Unfortunately, this solution is limited. First, it works only on GroovyObjects , not on arbitrary Java classes. Second, it doesn’t work if the class under inspection already extends some other superclass. Recalling figure 7.3, we need a solution that replaces our MetaClass in the MetaClassRegistry with an implementation that allows tracing. There is such a class in the Groovy codebase: ProxyMetaClass

This class serves as a decorator over an existing MetaClass and adds interceptablility to it by using an Interceptor (see groovy.lang.Interceptor in the Groovy Javadocs). Luckily, there is a TracingInterceptor that serves our purposes. Listing 7.26 shows how we can use it with the Whatever2 class. 
- Listing 7.26 Intercepting method calls with ProxyMetaClass and TracingInterceptor 
  1. package inaction.ch7  
  2.   
  3. import org.codehaus.groovy.runtime.StringBufferWriter  
  4.   
  5. class Whatever2 {  
  6.     int outer(){  
  7.         return inner()  
  8.     }  
  9.     int inner(){  
  10.         return 1  
  11.     }  
  12. }  
  13.   
  14. def log = new StringBuffer("\n")  
  15. def tracer = new TracingInterceptor()                   // Construct the Interceptor  
  16. tracer.writer = new StringBufferWriter(log)  
  17. def proxy = ProxyMetaClass.getInstance(Whatever2.class// Retrieve a suitable ProxyMetaClass  
  18. proxy.interceptor = tracer  
  19. proxy.use {                                             // Determine scope for using it  
  20.     assert 1 == new Whatever2().outer()                 // Start execution  
  21. }  
  22. assert log.toString() == """  
  23. before inaction.ch7.Whatever2.ctor()  
  24. after  inaction.ch7.Whatever2.ctor()  
  25. before inaction.ch7.Whatever2.outer()  
  26.   before inaction.ch7.Whatever2.inner()  
  27.   after  inaction.ch7.Whatever2.inner()  
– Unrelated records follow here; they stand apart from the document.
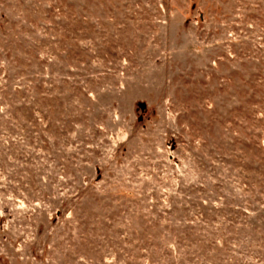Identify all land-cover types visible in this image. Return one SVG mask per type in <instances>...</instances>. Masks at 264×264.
<instances>
[{"label": "rangeland", "instance_id": "rangeland-1", "mask_svg": "<svg viewBox=\"0 0 264 264\" xmlns=\"http://www.w3.org/2000/svg\"><path fill=\"white\" fill-rule=\"evenodd\" d=\"M0 264H264V0H0Z\"/></svg>", "mask_w": 264, "mask_h": 264}]
</instances>
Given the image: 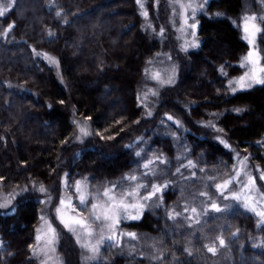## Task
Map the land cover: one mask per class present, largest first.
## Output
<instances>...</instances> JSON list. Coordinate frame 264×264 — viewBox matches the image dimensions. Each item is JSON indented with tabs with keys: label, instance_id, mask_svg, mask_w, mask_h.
Returning a JSON list of instances; mask_svg holds the SVG:
<instances>
[{
	"label": "trees",
	"instance_id": "trees-1",
	"mask_svg": "<svg viewBox=\"0 0 264 264\" xmlns=\"http://www.w3.org/2000/svg\"><path fill=\"white\" fill-rule=\"evenodd\" d=\"M242 8L243 0H209L197 17V47L181 51L167 47V9L154 0L146 2L153 30L137 0H13L0 16V192H22L0 207V264H37L32 246L45 194L36 185L57 196L64 177L109 183L133 168L131 146L141 138L173 157L171 138L152 134L164 118L177 122L201 166L232 164L239 152L264 171V84L237 91L228 84L243 74L250 49L234 22ZM167 49L177 79L145 108L139 93L154 85L150 66ZM77 120L91 130L81 142ZM164 198L163 211L123 226L158 235L178 258L172 264H195L176 245L165 213L177 193L169 189ZM226 214L231 264H264L259 217L238 204ZM63 235L65 264H81ZM96 264L157 263L112 255Z\"/></svg>",
	"mask_w": 264,
	"mask_h": 264
},
{
	"label": "rangeland",
	"instance_id": "rangeland-1",
	"mask_svg": "<svg viewBox=\"0 0 264 264\" xmlns=\"http://www.w3.org/2000/svg\"><path fill=\"white\" fill-rule=\"evenodd\" d=\"M146 2L147 0H139L147 26L152 29ZM154 2L156 6L164 4L167 9L166 26L162 29L166 38L168 35L167 47L173 48V42L181 51L196 48L198 45L197 17L205 11L209 0H179V2L177 0H154ZM9 3L12 5L13 0H0V6H8ZM189 4L192 6L189 7ZM193 9L195 10L193 11ZM145 13L147 14L145 15ZM252 17H255L254 21L251 20ZM262 17H264V0H243L241 14L234 20L241 30L243 38L250 33L254 34L252 45L247 39H244L250 46L249 51L258 49V55L254 52L253 59L259 60V64L256 65V75L259 77H264V73L259 72V67L264 66V22H261ZM246 20L249 29L247 33L244 31ZM253 24L262 31L255 32ZM162 52L159 61L153 63L149 69V80L154 85L139 93V103L145 108L157 104L158 89L173 84L178 76V67L170 56V51L167 49ZM252 67V65L243 67L242 75L228 81L232 91L249 88H241L234 83L241 77H245L246 83H251L250 87L259 84L250 81L245 76V73ZM157 73L159 76L155 78ZM76 126L77 141L81 142L90 136V126L86 121L77 120ZM81 127L85 128L87 135L80 132ZM152 134L171 138L175 148L173 157L165 155L159 148L151 145L150 139L141 138L131 146L134 157L133 168L120 178L109 183L91 185L85 178L69 182L64 177L57 196L50 195L48 189L43 187L45 191L40 192L45 194L42 208L44 219H41L36 234V237L39 235L41 239L39 241L36 239L32 246V254L39 253V255H33L37 264H65L63 254L59 250L66 238L63 232L67 234V240L77 247L81 264L103 263L110 260L112 255L143 259L149 263L172 264L178 258L174 252L170 253L165 248L164 241L158 235L137 232L123 226V223L139 219L146 211L152 213L163 211L164 192L169 189L177 193V200L170 205L165 213L175 222L179 234V241L176 245H182L181 248H178L185 255L192 257L195 264H231L228 246L232 236L230 233H226L227 210L238 204L254 214L264 212V179L260 178L261 175H264V171L253 165L247 156L239 152L235 153L232 164L201 166L200 162L191 156L190 145L181 136L177 122L174 119H168V117L160 121ZM145 164L148 165L147 168L144 167ZM245 172H247V176ZM131 176H135L136 180L126 179ZM234 176L233 183L228 184L226 188L217 187ZM248 176L254 179V183L248 181ZM77 182L86 197L85 204L80 203L79 194L73 188ZM139 184L145 187L139 188L138 195L135 198L128 196L124 200L125 203H134L136 206L128 208L127 211L120 208L119 200L122 193L132 191L133 186ZM245 184L248 186L245 187ZM153 186H157L159 191L150 195L148 199H142ZM36 187L39 190L41 186L36 185ZM108 189H111L109 194L116 197V200L111 204L109 198L102 195ZM21 192L22 189H17L12 193L0 192V207H9ZM237 193L240 195V199L234 198ZM62 199L65 201L63 206L60 204ZM93 204L97 205L95 210L91 207ZM213 204L216 207H213ZM57 208L61 209L59 218ZM192 209H195V212ZM251 209H255V211ZM106 210L109 219H104ZM94 215H100L101 220L93 222ZM257 217L264 224V217L259 215ZM75 219L85 221L90 229V234H86L76 225ZM65 224L68 227H65ZM49 225L55 229V238L50 244L47 243L51 235L48 231ZM130 233H134L135 238H132ZM110 237L111 239H109ZM221 239L224 241L223 245L220 244ZM85 242L94 246L97 251L94 253L81 247ZM209 248H214L215 252H210Z\"/></svg>",
	"mask_w": 264,
	"mask_h": 264
},
{
	"label": "snow or ice",
	"instance_id": "snow-or-ice-1",
	"mask_svg": "<svg viewBox=\"0 0 264 264\" xmlns=\"http://www.w3.org/2000/svg\"><path fill=\"white\" fill-rule=\"evenodd\" d=\"M137 2L139 3V0H137ZM177 2H179V0H177ZM10 6L11 4L9 3L8 6H0V16H3L5 15V13L7 11H9L10 9ZM183 7V5H181ZM189 7H191L192 5L189 4L188 5ZM195 9H193L194 11ZM147 13H145L146 15ZM251 20H255V17H252ZM261 22H264V17L261 18ZM247 24H248V21L246 20L245 21V29L244 31L247 33L249 31L248 27H247ZM194 27V25H193ZM253 28L255 29V32H260L262 31V29L256 27L255 24H253ZM254 34L253 33H250L248 36H245L244 38L248 40L249 44L252 45L254 43V40L252 39V36ZM254 52L256 55H258V49H254V50H250L248 52V54L246 56H244L242 58V61H241V67H246L248 65H252L253 67L252 68H249L248 72L245 73V76L248 77V79L250 81H254L255 83H261V84H264V77H259L256 75V65L259 64V60H254L253 59V56H254ZM259 72L261 73H264V66H260L259 67ZM159 74H155V78H158ZM234 83H236L237 85H239L241 88L243 87H250L251 86V83H246L245 81V77H241L239 80L235 81ZM168 119H172V117H168ZM80 132L83 133L84 135H87V131L85 130V128L81 127L80 128ZM137 155H139V153H137ZM243 163V162H241ZM145 168L148 167L147 164L144 165ZM237 174H238V171H237ZM245 175L247 176V172H245ZM261 179H264V175H261L260 177ZM126 179H130L131 181H135L136 180V177L135 176H131V177H127ZM235 179V176L232 178V179H229L227 181H225V183L223 185H218L217 187L218 188H226V186L228 184H231L233 183V180ZM248 181L251 182V183H254V179L250 176H248ZM248 185L245 184V187H247ZM66 187H67V184H66ZM141 187H145L144 185L142 184H139V185H134L133 186V189L132 191H125L122 193L121 197H120V200H119V207L120 208H123L125 211H127L128 208L130 207H135L136 205L134 203H125L124 200L126 197L128 196H133L135 198V196L138 195V190L139 188ZM73 188L75 189V192L78 193V199L80 201L81 204H85L86 203V197L85 195L81 192V189H80V185H79V182H77L75 185H73ZM39 191L41 192H44L45 189L43 188V186H41L39 188ZM156 191H159V188L157 186H153L151 188V190L148 192L147 195L143 196L142 199H148L150 195H153L155 194ZM111 192V189H108V190H105L102 195L103 196H106L109 198V203L111 204V202L115 201L116 200V197L114 195H110L109 193ZM235 199H240V195L237 193L235 194L234 196ZM60 204L61 206H63L65 204V201L62 199L60 201ZM92 209L95 210L97 205L96 204H93L92 206ZM213 207H216L215 204H213ZM253 211H255V209H251ZM57 215H58V218L60 217V212H61V209L60 208H57ZM193 212H195V209H192ZM217 211H219V209L217 208ZM257 215L261 216V217H264V212H258L256 213ZM125 218H127V216H125ZM133 218H136V217H133ZM41 219H44V217H41ZM104 219H109L108 215H107V210L105 211V216H104ZM98 220H101V216L100 215H94L93 216V222L95 221H98ZM61 222L63 223V220H61ZM47 223V222H46ZM74 223L76 225H78L83 231H85L86 234H90V229L87 227V223L85 221H83L82 219H75L74 220ZM65 227H68L67 224H65ZM72 230V229H70ZM40 231V230H38ZM48 231L51 233L50 237H49V240L47 241V243H52L53 239L55 238V229L51 227V225H49L48 227ZM132 238H135V234L134 233H130L129 234ZM37 241H39L41 239V237L39 235H37L36 237ZM111 239V237L109 238ZM79 242V241H78ZM224 241L221 239L220 240V244L223 245ZM81 247L89 250V251H92V252H96L97 249L94 247V246H91L89 243L85 242L81 245ZM210 252H215V249L214 248H209L208 249ZM33 255H39L38 252H34Z\"/></svg>",
	"mask_w": 264,
	"mask_h": 264
}]
</instances>
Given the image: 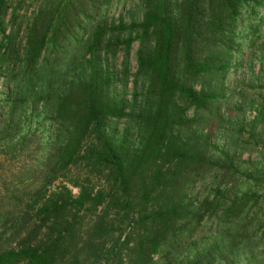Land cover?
I'll list each match as a JSON object with an SVG mask.
<instances>
[{
	"label": "trees",
	"instance_id": "obj_1",
	"mask_svg": "<svg viewBox=\"0 0 264 264\" xmlns=\"http://www.w3.org/2000/svg\"><path fill=\"white\" fill-rule=\"evenodd\" d=\"M263 28L264 0H0V264H264V113L227 86Z\"/></svg>",
	"mask_w": 264,
	"mask_h": 264
},
{
	"label": "rangeland",
	"instance_id": "obj_2",
	"mask_svg": "<svg viewBox=\"0 0 264 264\" xmlns=\"http://www.w3.org/2000/svg\"><path fill=\"white\" fill-rule=\"evenodd\" d=\"M260 42L262 47H259L263 49L264 35ZM136 48L137 46L135 45L133 53L136 51ZM245 54L246 52L244 51L241 67L231 72L227 79L228 89L233 96L232 105H235L234 107L238 105V107L242 109L241 113L239 111H234V118L236 119H233V122L235 120L236 124L237 121H239L237 117L244 119V124H250L253 118L258 114V110H262L264 113V70L261 71L262 68L264 69V59L261 60L260 58V56L264 55V51L258 50L256 53V62H251L246 59ZM131 66L133 68L135 66L133 57L131 59ZM263 127L264 124L257 125L256 132L258 133ZM229 130L232 131L231 128ZM221 140L223 142L225 141L224 139ZM255 158V155L249 156V154H244L242 156L243 161L248 159L254 160ZM73 193L77 195L78 191L75 189Z\"/></svg>",
	"mask_w": 264,
	"mask_h": 264
}]
</instances>
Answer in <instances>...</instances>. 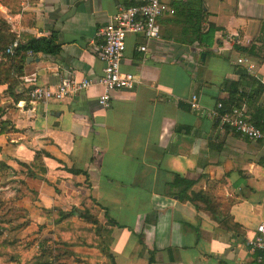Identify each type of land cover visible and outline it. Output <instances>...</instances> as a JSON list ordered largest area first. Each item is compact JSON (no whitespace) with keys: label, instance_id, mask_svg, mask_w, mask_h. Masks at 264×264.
<instances>
[{"label":"crops","instance_id":"1","mask_svg":"<svg viewBox=\"0 0 264 264\" xmlns=\"http://www.w3.org/2000/svg\"><path fill=\"white\" fill-rule=\"evenodd\" d=\"M141 1L23 0L21 14L14 16L0 5V17L20 41L54 38L59 47L56 56L28 58L23 89L101 78L99 30L119 9ZM189 2L158 21V40H126L121 71L138 83L115 92L107 109L98 105V86L46 104H16L0 86L2 119L12 124L0 136V160L12 169L10 179L30 190L24 209L34 222L44 221L43 210L79 213L83 198L96 199L116 223L109 245L115 264H259L260 254L246 240L264 222V142L219 128L208 111L228 98L222 89L239 80L236 70L246 69L238 60L252 64L247 73L264 86V0H199L201 33L209 26L218 30L210 49L196 40V4ZM250 47L253 57L239 50ZM241 84L244 92L254 91L251 81ZM192 96L199 110L191 109ZM258 105L264 106V94ZM251 106H243L250 122ZM36 152L47 154L45 181L28 178L20 166L31 165ZM177 177L192 183L189 193H207L211 206L227 217L225 224L181 203L172 186ZM72 222L84 225L77 216ZM99 222L106 224L104 211ZM74 252L80 264H106L98 250Z\"/></svg>","mask_w":264,"mask_h":264},{"label":"trees","instance_id":"2","mask_svg":"<svg viewBox=\"0 0 264 264\" xmlns=\"http://www.w3.org/2000/svg\"><path fill=\"white\" fill-rule=\"evenodd\" d=\"M23 0H0V5L5 7L11 15H19L22 12L21 3ZM196 4L193 8L194 16L197 20V24L191 22L193 33L198 43L206 49H210L214 45L215 33L218 31L214 26H209L205 33H201L203 30V23H201V10L199 1H191ZM187 3L188 5L191 3ZM178 9V7H177ZM176 10V5H175ZM177 11V10H176ZM197 15V16H196ZM17 36L12 32L9 23L0 17V86H6L5 94L18 104L22 101H29L27 90L23 89L22 79L24 77V66L28 58L37 54L56 56L59 53V47L56 45L54 38L38 40L29 39L25 42L21 41V44L14 50L13 56H6L5 51L16 40ZM241 52L246 53L250 57L254 56L255 48L250 47L248 49H239ZM209 55V52L206 51ZM5 59V60H3ZM239 80L237 82H226L222 91L228 94L226 100H222L223 113L228 112L232 107L241 108L247 106L251 108V105L255 106L253 116L251 118L252 123L264 132V107L258 105L261 96L264 94V86L257 83L254 78L250 77L246 69L239 68L236 70ZM251 81L255 86L254 91L244 92L239 87L242 86L241 81ZM5 116L1 104H0V136L4 135L12 124L9 121H5L2 118ZM14 130V128H12ZM1 153V149H0ZM47 156L44 152H36L34 161L31 165L27 166L20 164V166L26 171V176L30 179L44 180L45 168L43 165V157ZM12 169L6 164L5 161L0 160V181L7 178V174L11 173ZM71 173L75 175L83 174L77 170L72 169ZM172 186L178 189L177 197L181 203H191L197 210H203L210 214V216L219 224L224 225L226 216L218 214L217 211L211 206L212 199L205 192L189 193L192 183L186 182L177 177ZM7 187L10 191H13L14 196L4 199L3 191ZM16 187V188H14ZM23 192L19 196L20 192ZM30 190L27 188L26 183L20 180H11L4 184H0V207H3L6 203L18 202L24 199ZM81 207L83 212L76 213L74 210L65 213L60 209L54 208L52 210H43L42 216L50 219V224L53 227V233L57 238L54 243V248L47 245V241L43 242V246L40 247V251L32 256L29 260L22 262L21 255L17 251L14 241H8L2 238L4 230L2 227L6 224H10V220H4V217L8 212L21 211L16 208H8L0 211V261L6 264H68L67 261L72 260L73 264H80L77 261L79 255L73 250L75 248H87L95 249L102 253L106 258V264H115L113 257L109 254L110 245V228L116 226V223L110 220L104 208H102L98 201L92 197L83 198ZM106 219V224L103 226L99 222V215L103 213ZM77 216L84 225H77L72 222V217ZM225 221V222H224ZM47 242V243H46ZM56 247V248H55ZM63 249V250H62ZM24 261V260H23Z\"/></svg>","mask_w":264,"mask_h":264},{"label":"built area","instance_id":"3","mask_svg":"<svg viewBox=\"0 0 264 264\" xmlns=\"http://www.w3.org/2000/svg\"><path fill=\"white\" fill-rule=\"evenodd\" d=\"M188 1L190 0H168V2L165 0H142L139 5L119 9L108 25L99 30L97 34L100 43L96 45V51L104 65L103 76L96 81L72 82L67 80L51 88L35 86L27 94L30 102L43 104L51 101L60 102L71 94L85 91L91 86H98L102 89V93L98 97V105L104 109L109 108L112 95L115 92L132 90L138 83L133 74L121 71V63L126 51V40L130 36H140L147 44L158 40L160 38L158 21L164 17L174 16L176 14L174 6ZM7 20L11 22L12 18L7 17ZM20 44L21 41L17 37L7 48L5 55L13 56L14 50ZM146 49L144 45L139 50L146 52ZM237 63L246 64L248 72L254 69V66L246 59L238 60ZM190 106L193 110L200 109L195 96H192ZM208 115L219 128H227L230 132L252 142H264V132L250 122L243 107H232L228 112L223 113V105L218 102L214 109L208 111ZM246 243L252 252L260 254L258 263L264 264V222L257 225L255 235L248 238Z\"/></svg>","mask_w":264,"mask_h":264},{"label":"rangeland","instance_id":"4","mask_svg":"<svg viewBox=\"0 0 264 264\" xmlns=\"http://www.w3.org/2000/svg\"><path fill=\"white\" fill-rule=\"evenodd\" d=\"M0 16L2 15L0 14ZM10 178V176H7V178L2 179V181H0V184H4L8 181H11L12 179ZM8 188L11 187H7L6 190ZM3 193L4 199L6 200L14 196L13 191H10L9 189L8 191H3ZM22 193L23 192L21 191L19 194H17V196ZM10 207L20 209L21 211L8 212L6 214L4 220H10V224H6L2 227V229L4 230V232L2 233V238L11 242H15L16 247H18L17 251L19 252L21 257H23L22 262H25V260H29L32 256H35L40 251V247L44 245V241H47V245L54 248V243L57 241V238L53 233V227L50 224L51 220H48L47 218L42 216L43 211L41 213V218H43L44 221L39 220L34 222L33 219L35 217H32L28 213V211L24 209L26 205L23 204L22 199L18 202H13V204L10 202L6 203L5 205H3V207H0V211H4ZM38 222L44 223L39 225ZM67 262L68 264H73L72 260ZM0 264L6 263L0 261Z\"/></svg>","mask_w":264,"mask_h":264},{"label":"water","instance_id":"5","mask_svg":"<svg viewBox=\"0 0 264 264\" xmlns=\"http://www.w3.org/2000/svg\"><path fill=\"white\" fill-rule=\"evenodd\" d=\"M204 58H205V55L202 54V55H201V61H204Z\"/></svg>","mask_w":264,"mask_h":264}]
</instances>
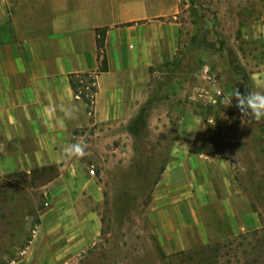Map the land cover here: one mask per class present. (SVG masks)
Listing matches in <instances>:
<instances>
[{
  "label": "rangeland",
  "instance_id": "1",
  "mask_svg": "<svg viewBox=\"0 0 264 264\" xmlns=\"http://www.w3.org/2000/svg\"><path fill=\"white\" fill-rule=\"evenodd\" d=\"M241 2L180 0L184 37L137 117L86 136L91 188L71 195L56 183L33 203L11 189V200L0 195V264H264V119L242 123L221 95L262 91L233 77L244 73L237 49L256 47L242 36ZM206 65L216 81L203 78ZM190 112L199 128L176 165L169 149ZM87 237L93 246L62 260L29 256L36 238L56 249Z\"/></svg>",
  "mask_w": 264,
  "mask_h": 264
},
{
  "label": "crops",
  "instance_id": "2",
  "mask_svg": "<svg viewBox=\"0 0 264 264\" xmlns=\"http://www.w3.org/2000/svg\"><path fill=\"white\" fill-rule=\"evenodd\" d=\"M241 3L242 36L256 40V47L235 52L244 73L233 76L234 81H255L264 92V0ZM179 11L180 0H0L2 198L11 200V189L16 196L32 197L33 203L35 192H51L56 183L60 191L71 188V195L91 188L82 158L63 159L62 149L85 142L88 133L101 127L128 124L137 117L152 95L153 81H161L160 70L184 37L176 20ZM98 28L106 29L102 53L96 43ZM103 58L106 69L99 71ZM77 73L94 75L91 111L74 97L69 78ZM51 105L57 106V118L64 116L60 106L75 105L78 111L60 127L45 114ZM180 122L169 149L176 165L189 155L200 118L190 112ZM93 244L87 237L52 249V241L36 238L28 250L38 261L55 262L66 251Z\"/></svg>",
  "mask_w": 264,
  "mask_h": 264
},
{
  "label": "clouds",
  "instance_id": "3",
  "mask_svg": "<svg viewBox=\"0 0 264 264\" xmlns=\"http://www.w3.org/2000/svg\"><path fill=\"white\" fill-rule=\"evenodd\" d=\"M223 102L230 106L235 100V106L238 108L241 116L242 123L259 122L264 119V92L254 91L247 95H242L239 89L233 88L232 92L228 95L221 93ZM60 110L63 111L64 116L57 118L55 113L57 106L51 105L45 109V114L49 119H54L55 123L63 127L65 119H74L75 113L78 111L75 105L71 107L60 106ZM87 144L84 141H78L71 143L63 147L62 158L63 159H81L86 155L85 149Z\"/></svg>",
  "mask_w": 264,
  "mask_h": 264
},
{
  "label": "built area",
  "instance_id": "4",
  "mask_svg": "<svg viewBox=\"0 0 264 264\" xmlns=\"http://www.w3.org/2000/svg\"><path fill=\"white\" fill-rule=\"evenodd\" d=\"M203 78L206 81H216L215 73L211 70L209 66H204L202 68ZM88 75L92 78L91 81H88L85 78H80V88L77 92L74 93V97L77 99H82L88 106H93L95 101V80L94 75L92 73H88ZM88 173L93 174V166L91 165L88 168Z\"/></svg>",
  "mask_w": 264,
  "mask_h": 264
},
{
  "label": "trees",
  "instance_id": "5",
  "mask_svg": "<svg viewBox=\"0 0 264 264\" xmlns=\"http://www.w3.org/2000/svg\"><path fill=\"white\" fill-rule=\"evenodd\" d=\"M105 28H98L96 29V33H97V39H96V43H97V47L100 53H102L103 48H104V36H105ZM106 69V65H105V60L104 58L102 59L100 66H99V71H104ZM80 78H85L88 81H91L92 78L88 75V73H77V74H72L70 75L69 81L71 84V87L73 89V92H77L78 89L80 88ZM94 90L95 87H94ZM212 141L211 139H208L207 142ZM209 145V144H207ZM193 150V149H192ZM198 151H200V149H198ZM201 151H207V152H211V153H216V151H212L210 149H202Z\"/></svg>",
  "mask_w": 264,
  "mask_h": 264
}]
</instances>
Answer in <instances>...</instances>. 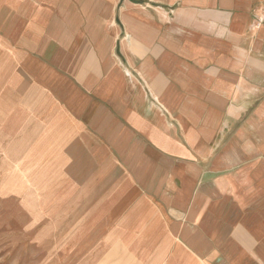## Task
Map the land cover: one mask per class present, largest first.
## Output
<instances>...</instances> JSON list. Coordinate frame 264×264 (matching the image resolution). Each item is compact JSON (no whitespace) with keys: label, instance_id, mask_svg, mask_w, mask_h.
<instances>
[{"label":"crops","instance_id":"1","mask_svg":"<svg viewBox=\"0 0 264 264\" xmlns=\"http://www.w3.org/2000/svg\"><path fill=\"white\" fill-rule=\"evenodd\" d=\"M0 204L42 264H264V0H0Z\"/></svg>","mask_w":264,"mask_h":264},{"label":"rangeland","instance_id":"2","mask_svg":"<svg viewBox=\"0 0 264 264\" xmlns=\"http://www.w3.org/2000/svg\"><path fill=\"white\" fill-rule=\"evenodd\" d=\"M0 204V264H42L35 243L23 238L18 222L5 220Z\"/></svg>","mask_w":264,"mask_h":264}]
</instances>
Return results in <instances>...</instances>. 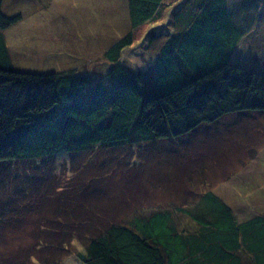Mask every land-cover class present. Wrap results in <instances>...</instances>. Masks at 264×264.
<instances>
[{
    "label": "trees",
    "instance_id": "obj_1",
    "mask_svg": "<svg viewBox=\"0 0 264 264\" xmlns=\"http://www.w3.org/2000/svg\"><path fill=\"white\" fill-rule=\"evenodd\" d=\"M177 1L127 0L133 28L160 20L163 6L169 12ZM3 3L0 165L147 142H157L156 149L165 153L167 142L161 140L179 141L228 114L264 113V72L232 61L247 33L232 21L229 0H195L189 23H176L166 39L147 29L146 44L164 41L146 70L121 62L122 51L137 37L129 30L107 51L113 63L103 76L72 69L16 70L6 31L23 16H7ZM207 13L211 22L202 18ZM206 171L209 176L197 182L212 179ZM196 190L167 208L140 209L130 222L105 226L67 218L62 225L73 231L75 224L78 229L90 224L98 230L85 240L86 251L78 253L83 264H264V215L240 221L214 190ZM55 222L44 221L38 229L42 246L50 245L43 235ZM65 236L57 240L62 247L74 234Z\"/></svg>",
    "mask_w": 264,
    "mask_h": 264
},
{
    "label": "rangeland",
    "instance_id": "obj_2",
    "mask_svg": "<svg viewBox=\"0 0 264 264\" xmlns=\"http://www.w3.org/2000/svg\"><path fill=\"white\" fill-rule=\"evenodd\" d=\"M194 1L178 0L169 12L163 6L160 20L135 30L127 0H4V14L23 16L11 30L12 42L7 41L13 67L103 76L113 63L107 51L135 30L136 40L122 51L121 62L146 70L164 41L146 44L147 29L168 38L176 23H189ZM229 2L232 21L247 33L235 63L264 72V0ZM202 18L211 22L208 13ZM162 141L167 142L165 153L156 149L157 142H147L0 165V264H42L46 259L45 264H83L78 253L86 251L85 240L98 230L75 224L71 231L62 219H94L105 226L130 222L136 211L167 208L194 189L214 190L240 221L264 215V113L228 114L179 141ZM206 169L212 179L197 182L209 176ZM44 221H56L47 235L40 234L49 246L37 238ZM73 234L70 244L57 242Z\"/></svg>",
    "mask_w": 264,
    "mask_h": 264
},
{
    "label": "crops",
    "instance_id": "obj_3",
    "mask_svg": "<svg viewBox=\"0 0 264 264\" xmlns=\"http://www.w3.org/2000/svg\"><path fill=\"white\" fill-rule=\"evenodd\" d=\"M12 28H14V26L13 27H11V28H9L7 31H6V34L8 33V32H10V35L8 36V34H7V39H8V42H10L11 41V34H12ZM10 39V40H9ZM12 42V41H11ZM12 45H13V43H12ZM235 52H237V50L235 51ZM233 59H232V61L233 62H236V53H234V55H233V57H232ZM244 65V64H243Z\"/></svg>",
    "mask_w": 264,
    "mask_h": 264
}]
</instances>
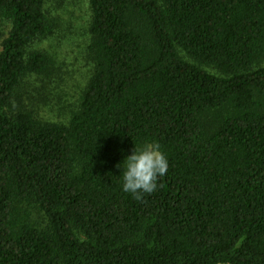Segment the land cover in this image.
Segmentation results:
<instances>
[{"label":"trees","instance_id":"obj_1","mask_svg":"<svg viewBox=\"0 0 264 264\" xmlns=\"http://www.w3.org/2000/svg\"><path fill=\"white\" fill-rule=\"evenodd\" d=\"M65 1L0 0V264H264V0H85L59 122ZM145 142L169 167L138 201L117 165Z\"/></svg>","mask_w":264,"mask_h":264},{"label":"rangeland","instance_id":"obj_2","mask_svg":"<svg viewBox=\"0 0 264 264\" xmlns=\"http://www.w3.org/2000/svg\"><path fill=\"white\" fill-rule=\"evenodd\" d=\"M57 12L62 16L63 35L46 42L48 50L62 66V72L55 79L53 88L46 95L50 110L40 113L42 118L63 121L67 107L78 101L81 91L88 82L89 67L84 60L85 46L88 41L90 13L85 0H66ZM61 39V40H60Z\"/></svg>","mask_w":264,"mask_h":264},{"label":"clouds","instance_id":"obj_3","mask_svg":"<svg viewBox=\"0 0 264 264\" xmlns=\"http://www.w3.org/2000/svg\"><path fill=\"white\" fill-rule=\"evenodd\" d=\"M168 160L159 144L145 142L135 148L131 155L124 158L117 168L122 169L121 189L136 200H142L158 188V179L168 171Z\"/></svg>","mask_w":264,"mask_h":264}]
</instances>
  28. after  inaction.ch7.Whatever2.outer()  
  29. """  
Note that this solution also works with all Java classes when called from Groovy

For GroovyObjects that are not invoked via the MetaClassRegistry , you can pass the object under analysis to the use method to make it work: 
  1. proxy.use(traceMe){  
  2.     // call methods on traceMe  
  3. }  
Groovy is often perceived as a scripting language for the JVM, and it is. But making Java scriptable is not the most distinctive feature. The Meta-Object Protocol and the resulting dynamic nature elevate Groovy over other languages.